Clutch hitting is a myth. Tony Gwynn was a clutch hitter. Long live clutch hitting.
That's the article, in three short sentences, so consider everything that follows a part of the footnotes. It's probably best to revisit that first sentence and set some ground rules. I don't know how many people actually believe that clutch hitting is an indisputable myth these days, actually. If you believe that a human being's physical abilities and mental capabilities can be different under varying circumstances, then you at least allow for the possibility of clutch hitting.
What's a myth is the ability to tell the clutch hitters from the regular hitters. Your ability to open up a guy's head and discern that he's better when the pressure is turned up. My ability to tell statistical proof from statistical noise. None of us can do it. We're all just guessing, and most of the time we're using ex post facto reasoning to convince ourselves of something we already believed about a player. Clutch hitting might not be a myth, but that doesn't mean we should pretend to know who is a clutch hitter and who wasn't.
Tony Gwynn was a clutch hitter.
It's the Gwynn Paradox, the Gwynn Exception. When people sat down to write the most strident of anti-clutch sabermetric screeds, Tony Gwynn would pop up on the screen like Clippy.
"It looks like you're writing about clutch hitting. Can I explain it to you?"
The angry stathead would close it out and keep writing. Gwynn would pop up again.
"It looks like you're writing about clutch hitting being a myth. Would you like me to prove you wrong?"
Hey, not now, Tony Gwynn, I'm writing a sabermetric screed.
When that screed was published, if there wasn't an explicit "but Tony Gwynn" mention, there was an implied one hanging over the entire article. The basic stats, compiled over a 20-year-career, might be enough to convince the cynic. Gwynn hit .338 for his career; he hit .349 with runners in scoring position. If you're thinking that .11 isn't much of a difference, don't forget that we're talking about batting average. The reason Gwynn is in the Hall of Fame and Mark Grace isn't has to do with about three or four extra hits for every 100 at-bats, 30 or 40 for every 1,000 at-bats. Batting average operates on a scale that should be too hard to see, but it's somehow completely obvious, even to the folks watching every third game. So, yes, the extra hit in every 100 at-bats is significant.

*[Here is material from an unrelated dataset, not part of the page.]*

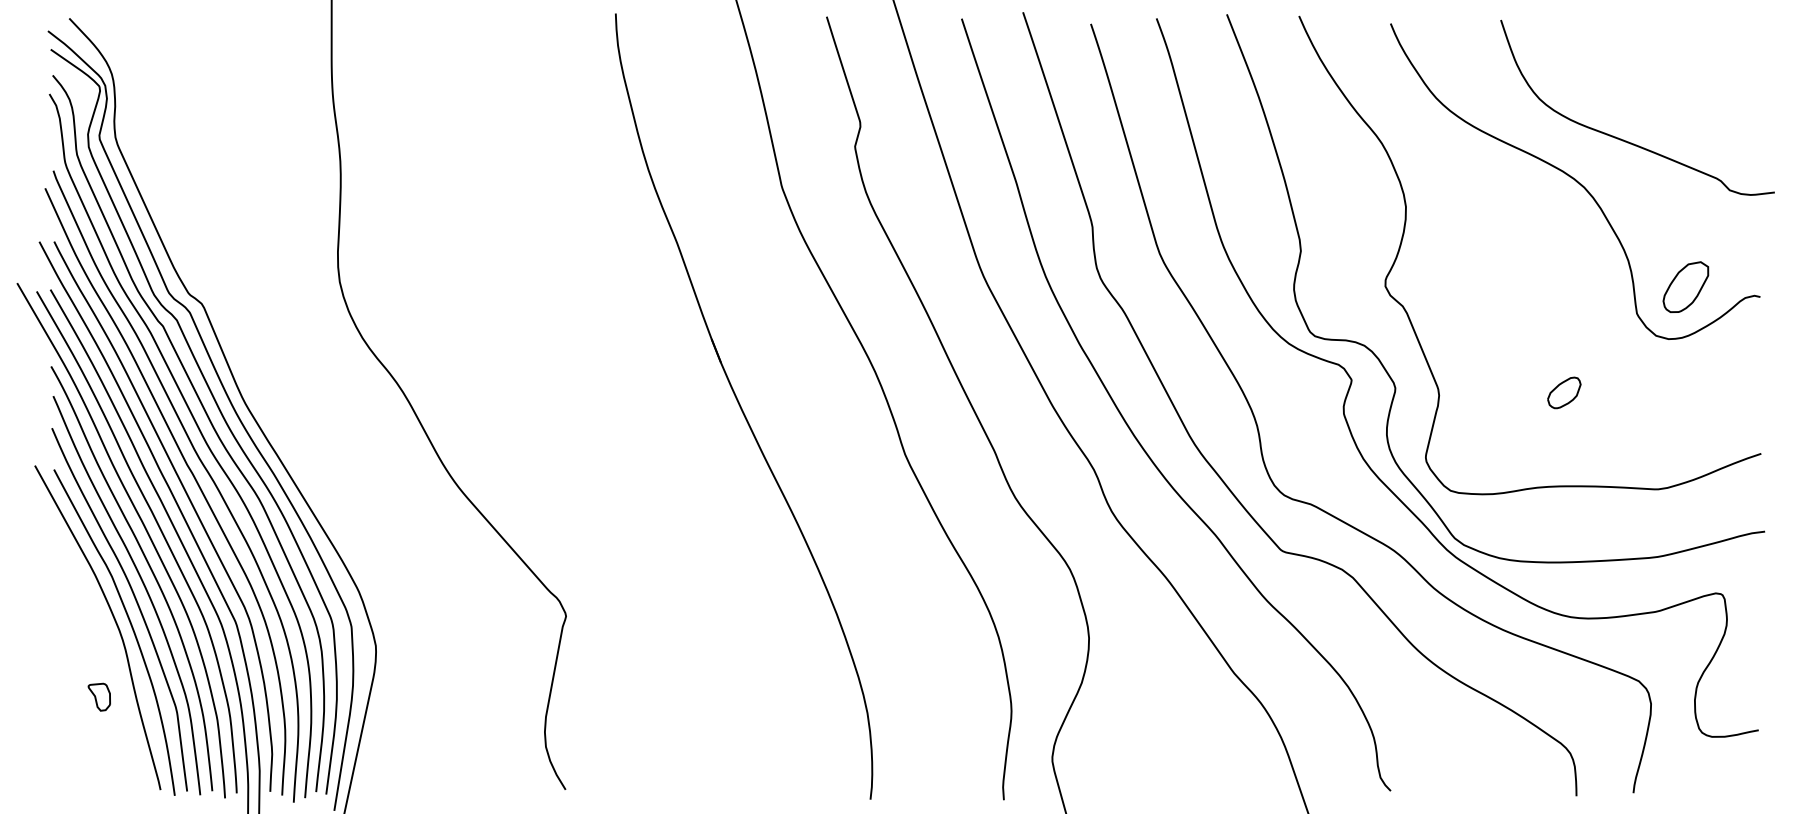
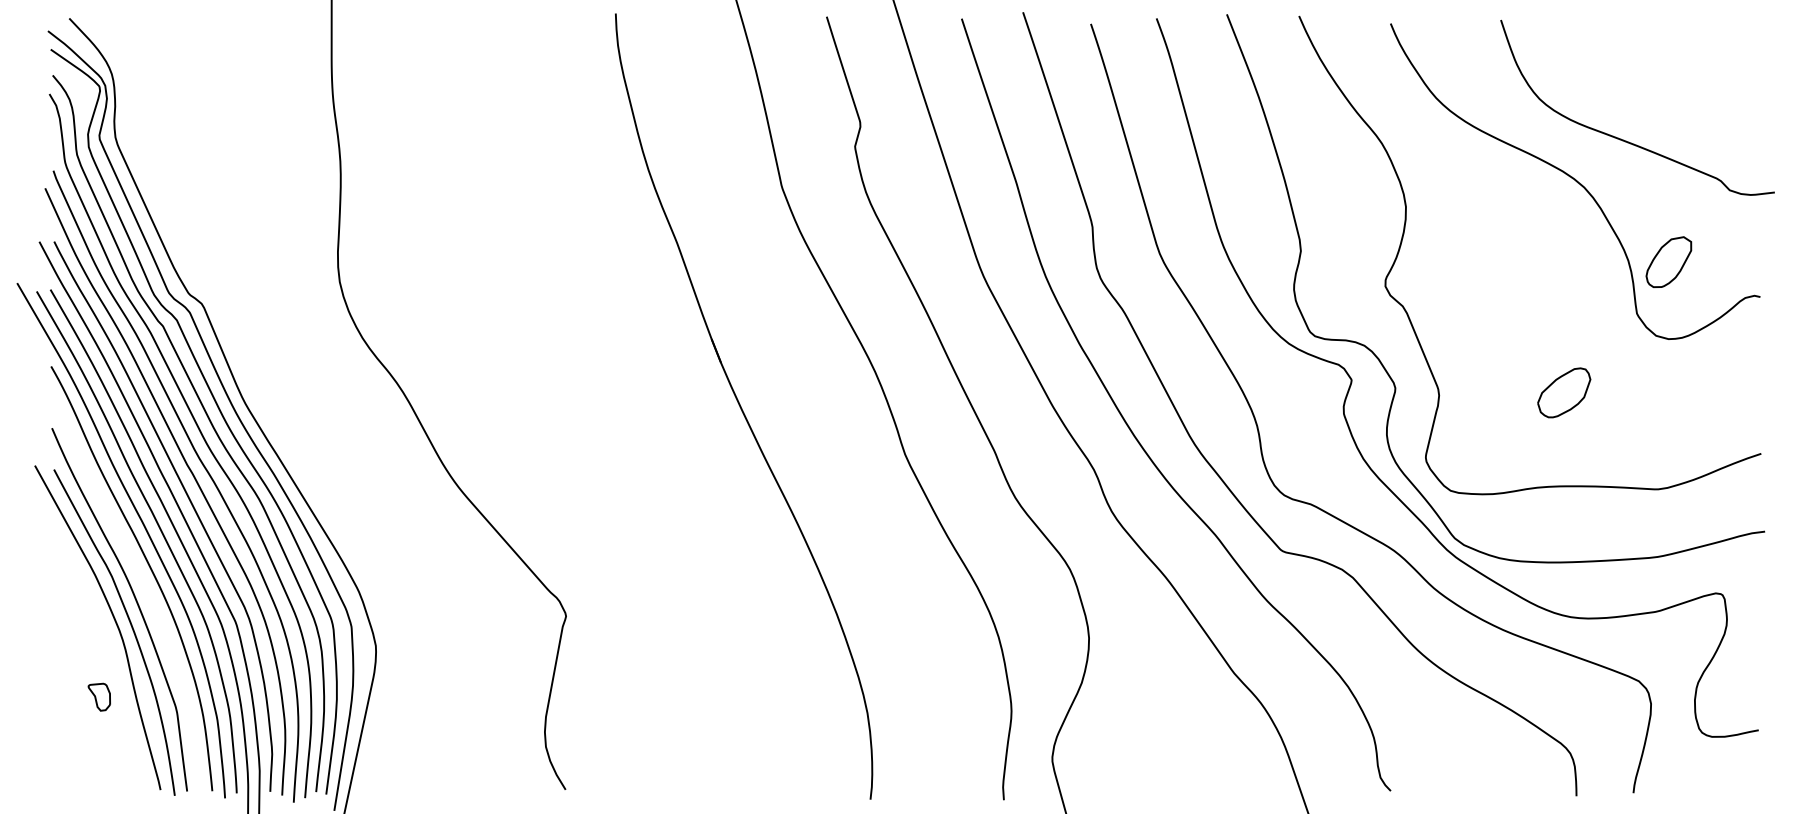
part at (1685, 286) position: (1685, 286) -> (1668, 261)
part at (1564, 392) size: 35x34 px -> 55x52 px
curve at (143, 586): present -> none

It could still be a statistical fluke, sure. I'll allow that. But down the line, with every possible split, Gwynn graded out as one of baseball's best hitters in the clutch. He was a .328/.370/.443 hitter with the bases empty and a .352/.411/.480 hitter with runners on base. He was a .444/.433/.594 hitter with the bases loaded over his career -- the OBP coming in lower than the average because of 15 sacrifice flies. Gwynn had 566 plate appearances with runners on third and fewer than two outs, almost a full season's worth. He hit .428/.441/.606, striking out just 28 times.
With two outs and runners in scoring position, Gwynn's average fell a couple points -- but that's because pitchers were scared of him. His career OBP with two outs and RISP was .446, and he accumulated more than a fifth of his career walks in those situations.
Gwynn hit .319/.360/.437 in the first three innings of the game, then .352/.399/.474 in innings 4-6, and .345/.407/.466, preying on tiring starters and jittery relievers alike. Really, just visit his splits page and pick out the clutch nuggets. It's a carnival. Gwynn was the most annoying hitter on the planet, even as no one was ever annoyed enough to dislike him.
There's probably more science to this than people usually like to attribute to clutch hitting. The idea of the clutch hitter to the common baseball fan is one of furrowed brows and narrowed focus, measured breathing and still hands. The reality is that Gwynn probably picked up on how pitchers could become predictable in tight situations, or that the difference between a pitcher from the stretch and out of the windup was just enough to give an added advantage to a wizard like Gwynn. Possibly a combination of the two. Probably a combination of the two.
Gwynn passed far, far too soon, especially considering he was still passing his gift along as a coach and as one of the more interesting player-turned-broadcasters in recent history. The best way for a lot of us to remember him is to look at what he did as a hitter, and shake our heads, laughing. How did he do that?
No idea. But while I'll never feel confident enough to call anyone else a clutch hitter again, it's not remotely controversial to do it right now, one last time. Tony Gwynn was one of the greatest hitters ever. Somehow, he was even better when runners were on base, when runners were in scoring position, in the late innings, and in close-and-late situations. We won't see it again, but danged if we weren't lucky to see it while it was going on.